Пленник богини любви | страница 72
– Если ты есть… если ты помнишь меня, если ты жив – приди ко мне, спаси меня! Если ты умер – улыбнись мне со дна колодца, который должен стать мне могилой, – и я с радостью брошусь в объятия смерти, потому что это будут твои объятия! – взмолилась она и медленно выпрямилась, вдруг заметив, что звезды неудержимо меркнут.
О боже мой, ведь ночь уж миновала! Как скоро…
Варя прижала руки к малодушно затрепетавшему сердцу.
– Отпусти же прегрешения предков нам, отпусти и те, которые мы сами совершили, – прошептала холодеющими губами, не понимая, Христа молит или Браму…
И обмерла, услышав ужасающий, чудовищно громкий в предрассветной тиши скрип отворяемой двери.
«Никто не может войти в Башню Молчания, кроме нассесаларов!» – вспомнила Варя.
Значит, кто-то заметил ее на вершине башни. И сейчас появятся палачи.
Нет! Она метнулась к колодцу и уже наклонилась над краем, как вдруг кто-то вцепился в нее – пальцы впились в кожу, в тело, удерживая на этой грани между жизнью и смертью, подтягивая к жизни, и пробормотал:
– Погоди! О боже мой! Это я, я!
Варя взглянула ему в лицо, и, хоть край тюрбана нависал надо лбом, затеняя глаза, она подумала, что это не индус: так безудержно, ослепительно может улыбаться только светлоглазый северянин. Потом она осознала – да нет, не может быть! – что он говорил по-русски. И слезы так и хлынули из ее глаз, прежде чем Варенька успела рассмотреть это лицо и узнать его.
– Аруса! – прошептала она, а он пробормотал, задыхаясь:
– Ну да, это я, я, Василий! – и прижал ее к себе так крепко, словно он был покрывалом, в которое хотел завернуть все ее нагое тело.
Жизнь Мертвого города
Через реку они переправились в корзине.
Уже близился полдень, и Вареньке показалось, что солнце напекло ей голову до морока, когда она увидела это овальной формы сооружение из бамбуковых палок и толстого тростника, изнутри обтянутое буйволовой кожей, крепко сшитой множеством стежков.

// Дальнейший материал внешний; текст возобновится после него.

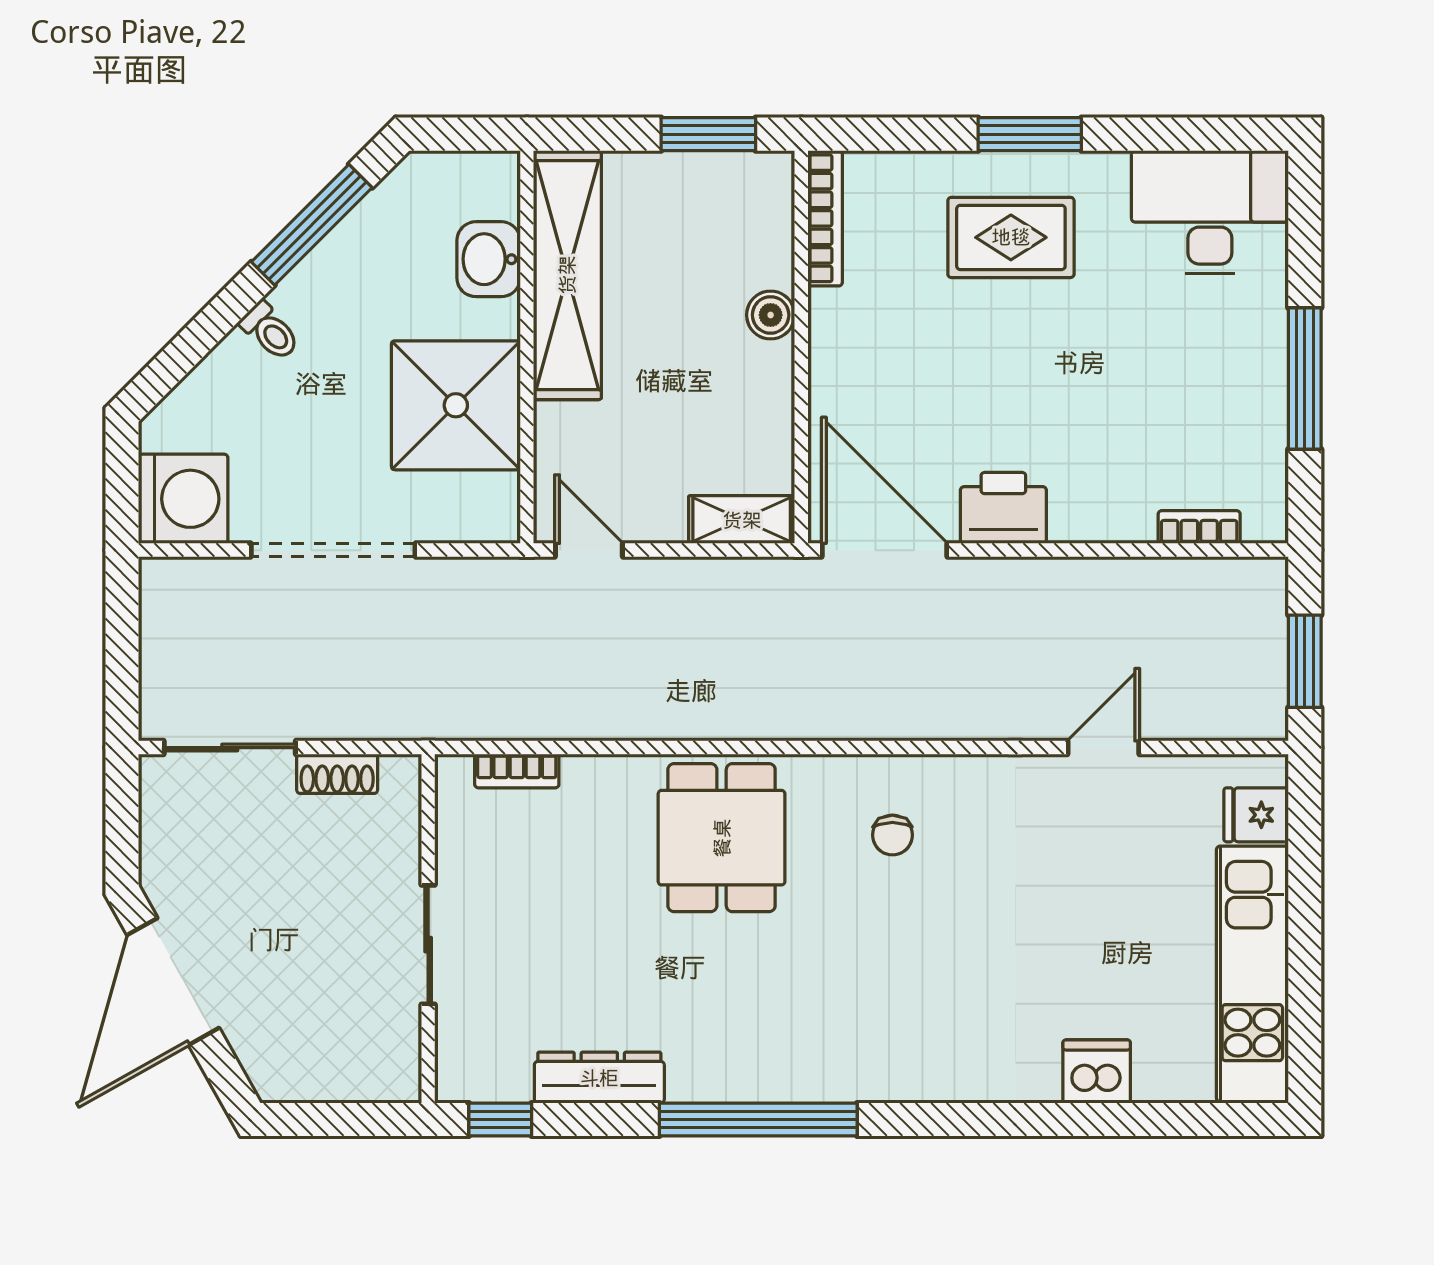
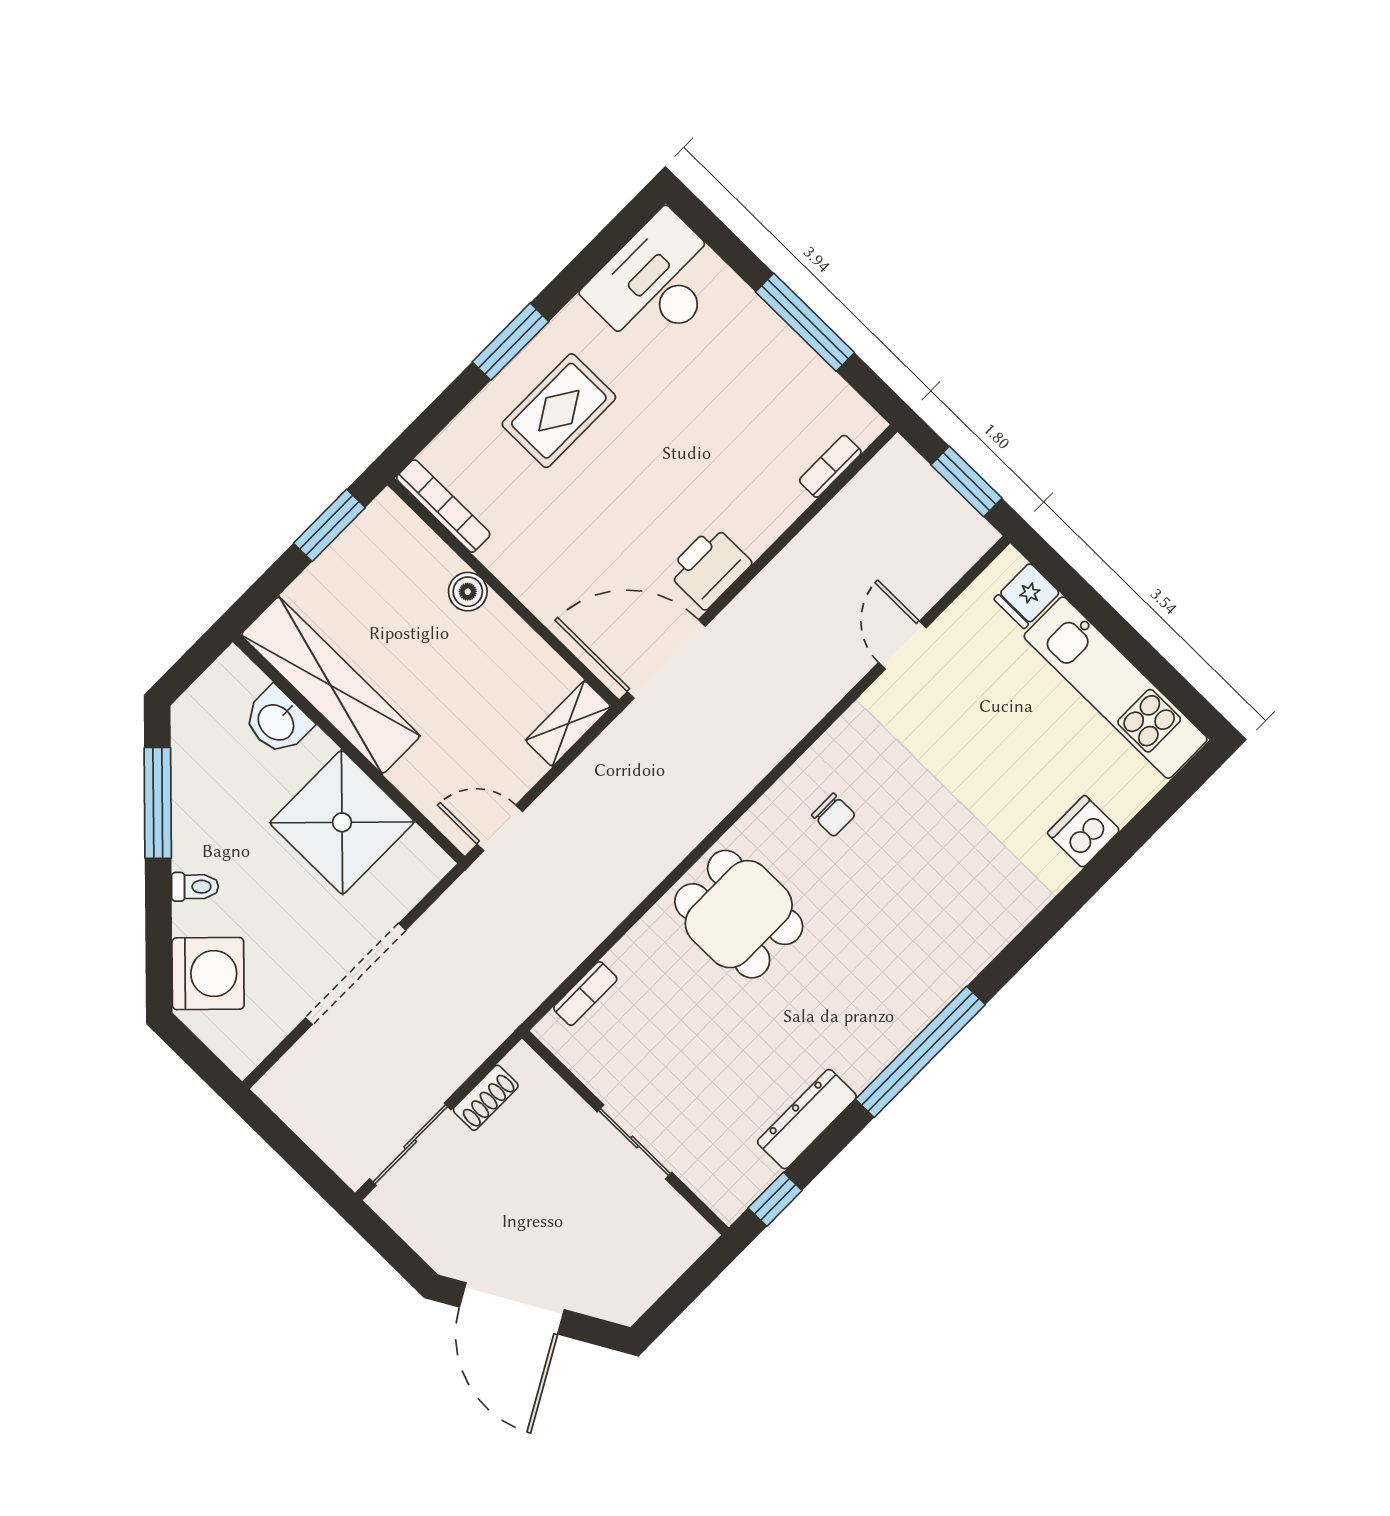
washing machine: (183, 499) -> (208, 974), moved, turned 45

Корзина была огромная: как сказал полуголый перевозчик, она вполне могла вместить четырех толстяков, не то что трех сагибов. Это, конечно, была злая насмешка, назвать их господами, ибо выглядели желающие переправиться – краше в гроб кладут: одеты в какое-то старье, вдобавок сами они были грязнее самой грязи, чтобы не бросаться в глаза своей белой кожею. То есть это Варя с Василием так ужасно выглядели, а их сопровождающий, ничтоже сумняшеся, отправился бы и на прием к радже в своих белых шароварах и белом тюрбане с мрачно мерцающим павлиньим пером. С той же невозмутимостью он воссел в плавучую корзину и приглашающе махнул остальным.